C’est Martial (François Civil) qu’avec Laurence Ferreira Barbosa nous suivons dans sa tentative d’émancipation. Deux jumelles noires et silencieuses (Marine et Carine Barbosa) hantent sa classe, trop énigmatiques et marginales pour ne pas aiguiser son attention en cette période de trouble. Leur mutisme l’attire bien davantage que la fille qui s’offre à lui. Fallait-il qu’elles soient noires ? Si leur couleur participe d’entrée à leur étrangeté, elle ne sera jamais un gage d’exotisme. C’est leur altérité qui est mise en avant, non celle de leur couleur de peau mais celle de leur position sociale, immigrées, marginales et minoritaires dans la classe comme dans la société.
Entraînent-elles Martial vers la mort ou la vie ? Leur complexe étrangeté permet au film de joyeusement plonger dans l’incongru, à la fascination de s’exercer, dans une ambiance à la Rivette où le complot ne serait pas loin. Martial envoûté, le trio prend des risques en pénétrant dans des lieux interdits. Profitant des clefs de la mère des jumelles qui y fait le ménage, ils s’introduisent dans des appartements bourgeois désincarnés pour y jouer des jeux ambigus où l’érotisme fait partie de la découverte. S’ils ne sont jamais chez eux, ces sans domiciles fixes du désir, c’est qu’ils n’ont pas de maison, chez eux partout, chez eux nulle part, le destin des exclus. S’ils se mettent en péril, c’est qu’ils partagent cette cruauté du monde, adolescents à la dérive, étrangers aux sentiers battus. En choisissant le labyrinthe de la transgression, ils prennent le chemin de l’initiation. Martial et les deux sœurs, Icare trop attirés par le soleil des indépendances, devront perdre leurs ailes. Dans une société où les liens de la filiation se dilatent, ce sont les enfants qui risquent de tomber. Soit je meurs, soit je vais mieux : ils peuvent se redresser, mais c’est pas sûr.

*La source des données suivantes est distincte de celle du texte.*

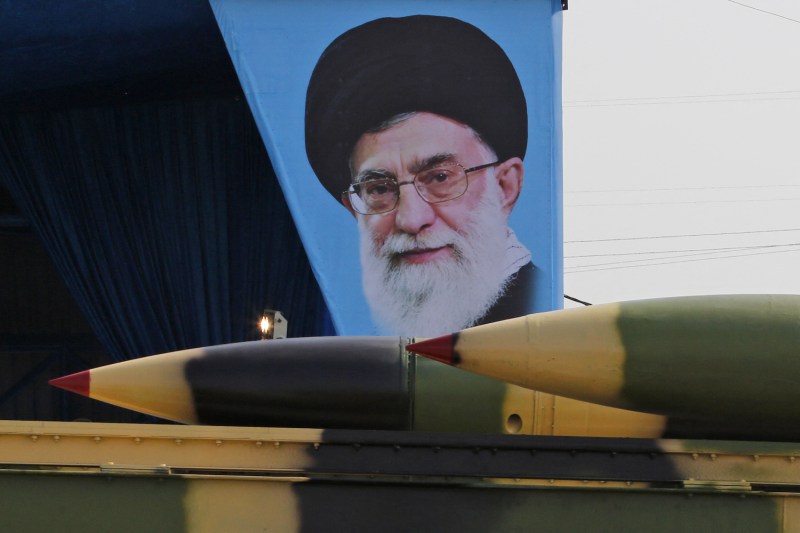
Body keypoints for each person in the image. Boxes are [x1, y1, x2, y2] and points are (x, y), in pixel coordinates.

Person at [305, 15, 533, 337]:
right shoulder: (358, 346)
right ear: (354, 209)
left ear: (504, 186)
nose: (411, 220)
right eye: (380, 188)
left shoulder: (540, 332)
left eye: (439, 178)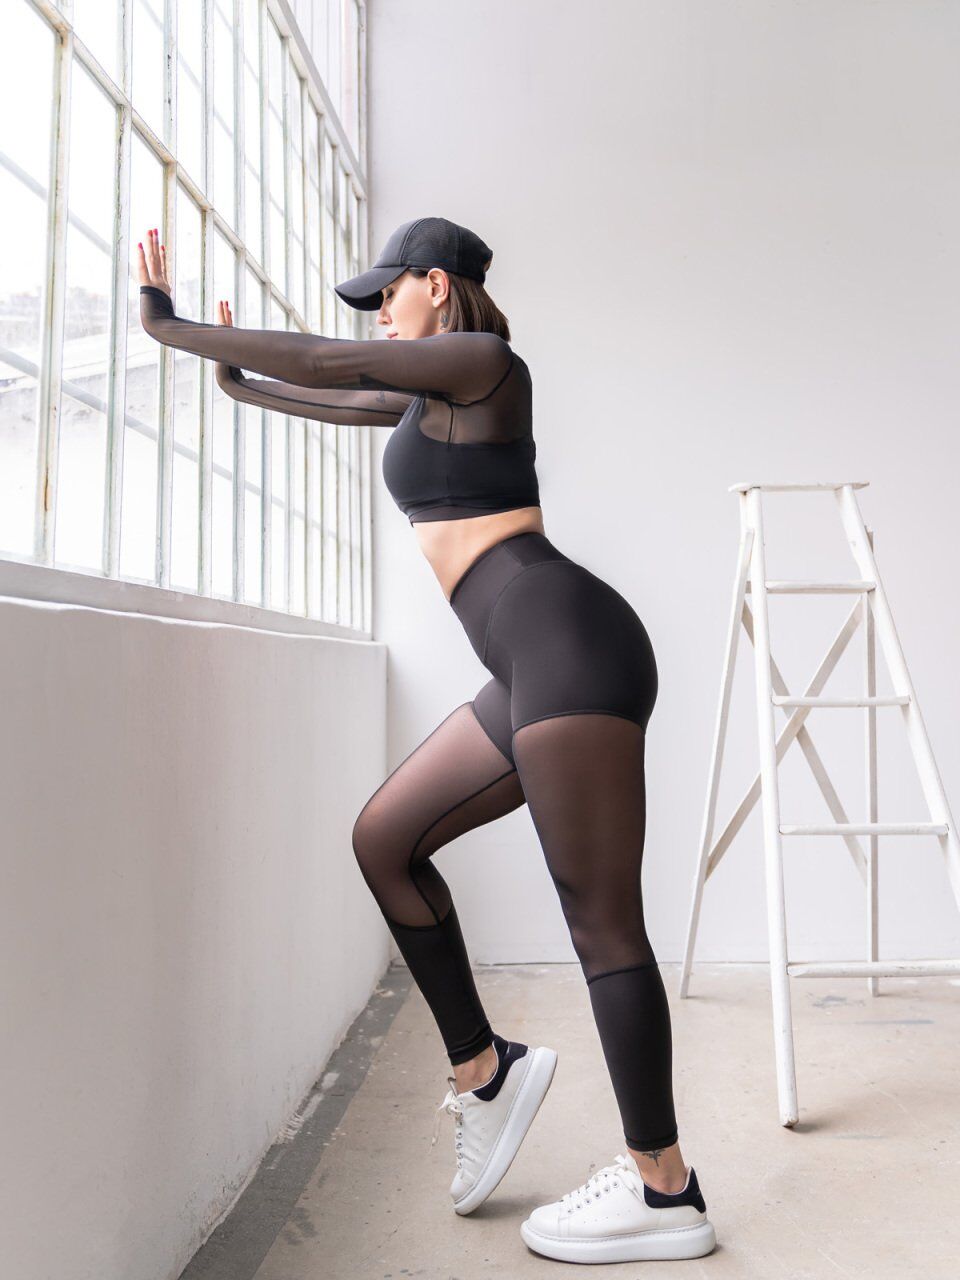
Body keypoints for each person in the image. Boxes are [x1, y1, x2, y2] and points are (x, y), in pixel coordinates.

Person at [136, 215, 716, 1263]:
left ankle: (665, 1188)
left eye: (386, 295)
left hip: (572, 648)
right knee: (385, 839)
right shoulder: (431, 394)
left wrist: (174, 330)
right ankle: (484, 1072)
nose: (377, 315)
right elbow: (333, 390)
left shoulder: (483, 361)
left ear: (436, 286)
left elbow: (328, 359)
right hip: (532, 664)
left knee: (602, 924)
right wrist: (235, 383)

La mise en scène renforce le dédale de ces appartements et maisons de banlieue autant que celui des rues vides. La mobilité de la caméra souligne leurs déplacements de nomades. Ils se perdent pour trouver leur place. C’est à ce prix que le squelette prend chair, que Martial trouve le bon usage de ses bribes d’anglais et que le spectateur peut adhérer à ce film intriguant au vrai sens du terme : qui donne à penser en suscitant un vif intérêt et une certaine perplexité. Brillamment orchestré et interprété, Soit je meurs, soit je vais mieux agit ainsi comme une fascinante fugue.